Nei paesi imperialisti nelle rivolte e nelle guerre popolari non c'è un 90% da una parte e solo un 10% dall'altra. La guerra di popolo è anche una guerra civile, casa per casa; la guerra di resistenza antifascista ha già mostrato questo. I borghesi e i benestanti difendono la loro proprietà – anche quando a volte si tratta della proprietà di un supermercato in un territorio desolante. La società imperialista nelle fila del proletariato crea una aristocrazia operaia. Intellettuali, spesso che si dicono di sinistra - è successo in Francia - si sono scagliati contro la rivolta perchè parlarono con le viscere della “loro proprietà”, perchè essi vivono bene in questa società.
La polizia è stata schierata massicciamente, ma i giovani non hanno avuto paura. Il governo, lo Stato hanno avuto paura e hanno reagito come un esercito della paura, trasformando quartieri di Londra e di altre città inglesi in una sorta di Kabul.

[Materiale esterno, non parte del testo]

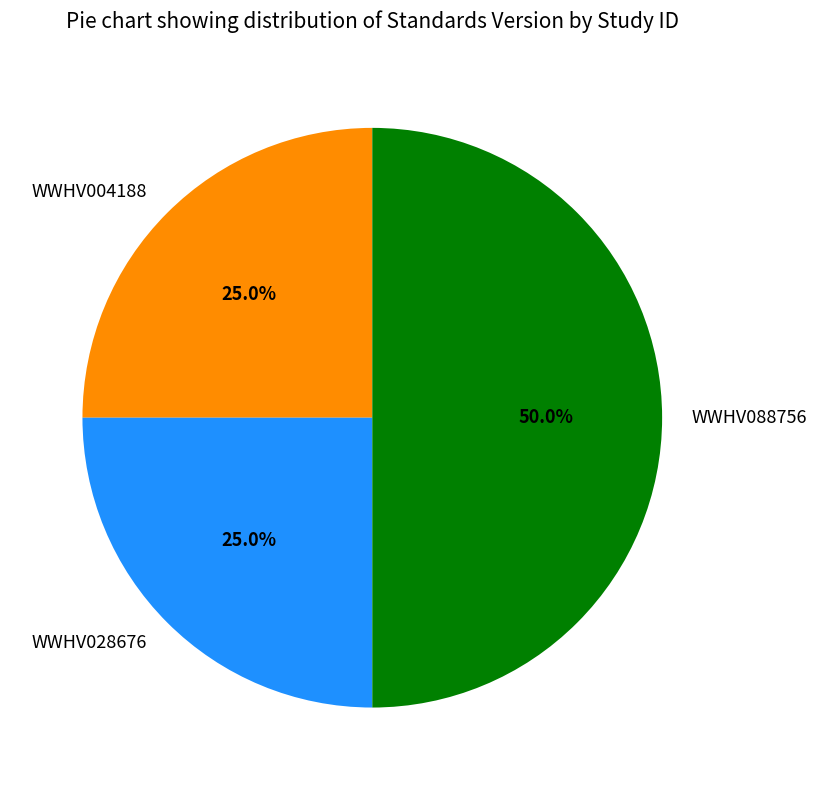

Is WWHV004188 the majority of the pie?

No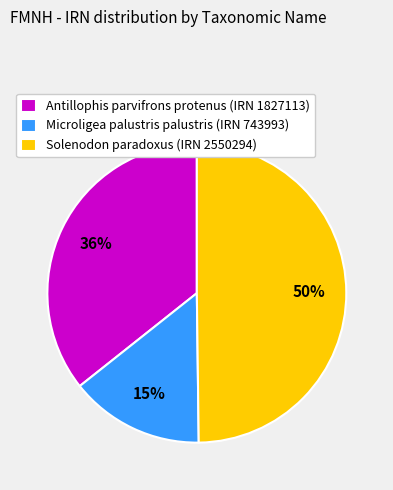

Is it true that Antillophis parvifrons protenus is 22% of the pie?

False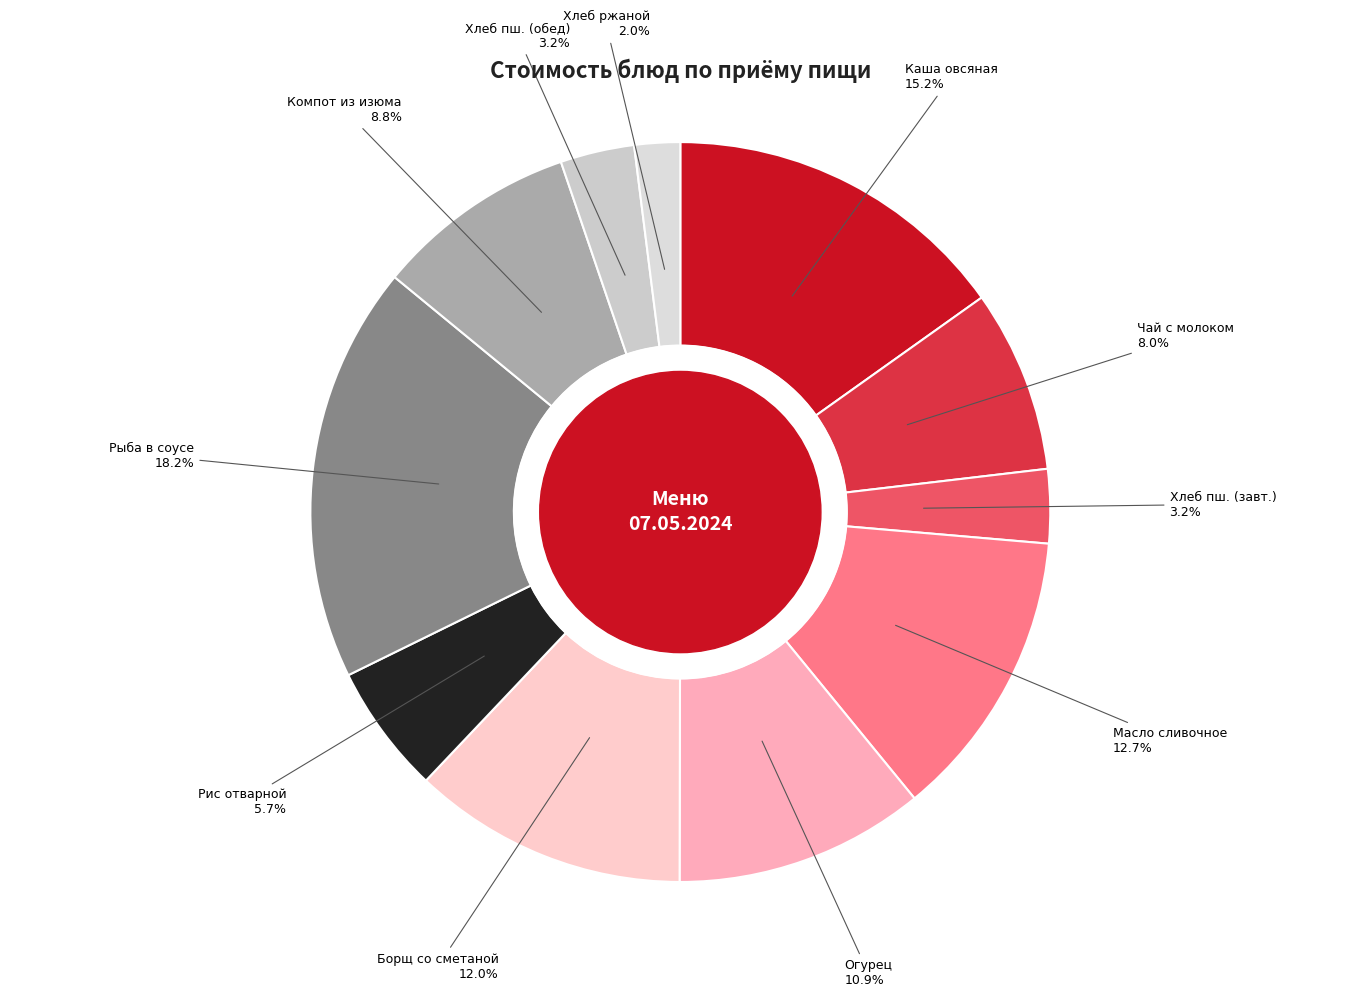

How many segments does this pie chart have?

11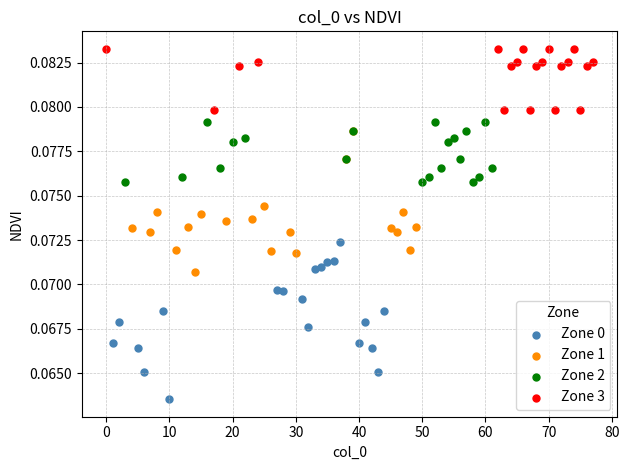

Which series contains the lowest Y value?

Zone 0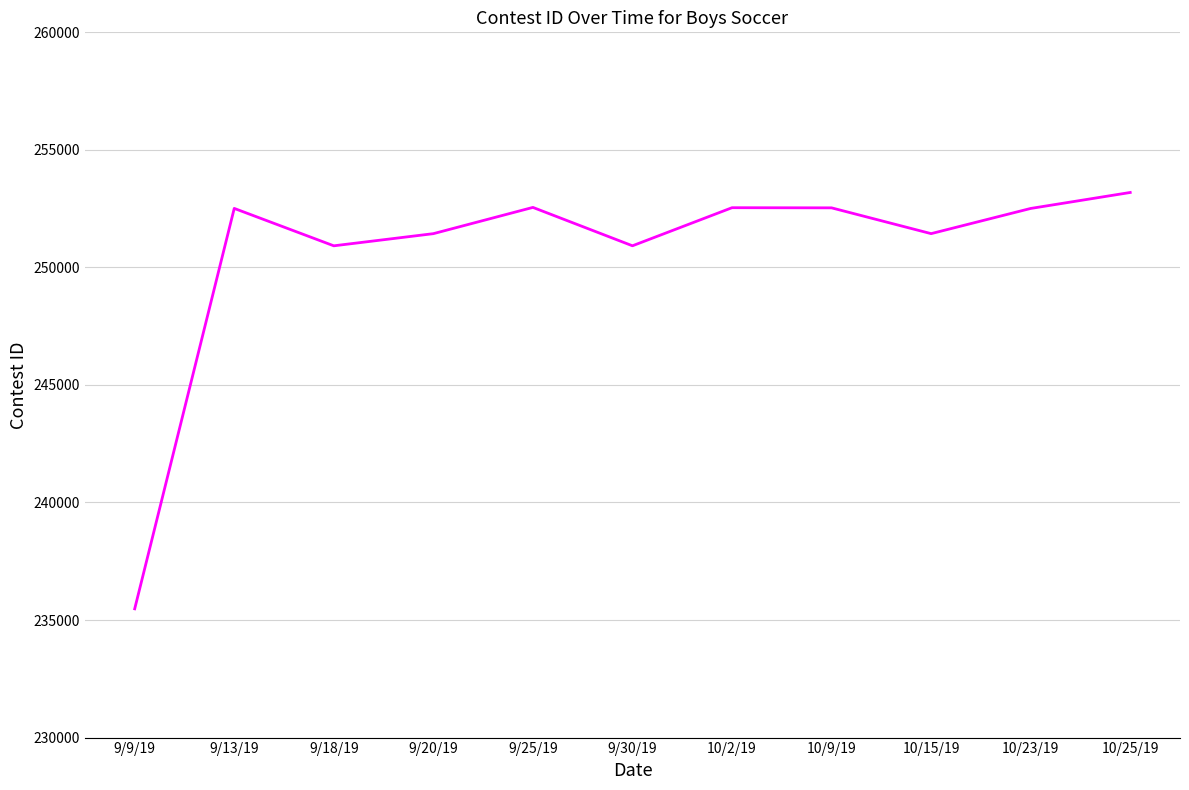

What value does the data have at 10/2/19?

252540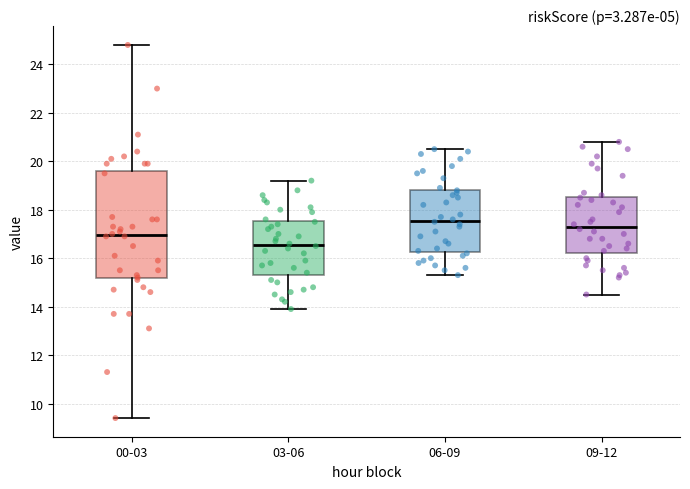

Reading left to right, read every box against the y-axis: the position of its median line, the range the box covers, and the ends of its whiskers. The values are not printed on the chart, so give them approximately, as read against the axis.

00-03: median 17.0, box 15.2 to 19.6, whiskers 9.4 to 24.8
03-06: median 16.6, box 15.4 to 17.6, whiskers 14.0 to 19.2
06-09: median 17.6, box 16.2 to 18.8, whiskers 15.4 to 20.6
09-12: median 17.4, box 16.2 to 18.6, whiskers 14.6 to 20.8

La borghesia, i suoi strumenti i suoi servi, hanno guardato con odio i ribelli perchè hanno visto il rischio dei loro privilegi. E a quel punto i borghesi che parlano di democrazia e libertà, diventano più violenti dei violenti ribelli, lanciano la caccia ai ribelli, chiamano a raccolta la società dei privilegi, della ricchezza, della miseria umana asservita, dei bottegai, anch'essi spesso immigrati di precedenti generazioni che pensano più al negozio che al figlio che partecipa alla rivolta. Usano i mega schermi, danno 4 anni di carcere per l'uso di Facebook. Hanno paura dell'etere, della loro stessa ombra, trasformano la realtà in un film di fantascienza.

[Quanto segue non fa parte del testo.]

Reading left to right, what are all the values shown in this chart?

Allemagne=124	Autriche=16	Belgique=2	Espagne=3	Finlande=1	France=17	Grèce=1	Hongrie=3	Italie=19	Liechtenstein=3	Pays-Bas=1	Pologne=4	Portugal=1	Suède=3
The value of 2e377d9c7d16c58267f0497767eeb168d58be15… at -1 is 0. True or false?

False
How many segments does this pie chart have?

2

Ma è la ribellione che fa riapparire lo “spettro” della rivoluzione, signori!

IMMIGRATI
L'ultimo tema che ha affrontato l'assemblea è quello delle lotte degli immigrati di questi ultimi mesi.

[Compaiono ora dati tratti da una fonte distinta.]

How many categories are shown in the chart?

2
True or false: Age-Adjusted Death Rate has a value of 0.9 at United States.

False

Nell'introduzione è stato detto: in Italia si stanno sviluppando lotte nella fase in cui gli immigrati arrivano nel nostro paese “con la rivolta incorporata”. Se riusciranno a restare nel nostro paese, non ci sarà bisogno di andare a Londra, gli immigrati faranno qui la loro Londra.
Gli immigrati sono protagonisti di differenti lotte, e spesso sono gli stessi immigrati nei diversi stadi della loro permanenza. La Puglia è diventata una Regione importante, con la presenza dei CIE, dei C.A.R.A., delle tendopoli, e in ognuna di queste strutture si sviluppano lotte, proteste e rivolte. E là dove, come per i braccianti di Nardò, gli immigrati vengono messi a lavorare e sono sfruttati come schiavi, sviluppano grandi scioperi, come appunto quello di Nardò che ricorda le grandi lotte bracciantili del nostro paese.

Sono seguiti interventi di compagne e compagni di Taranto che hanno partecipato, in certi casi in prima fila, a tutto il ciclo di lotte che ha attraversato la Puglia in questi mesi e di cui il blog di Proletari comunisti ha già raccontato e commentato con cronache ampie e tempestive.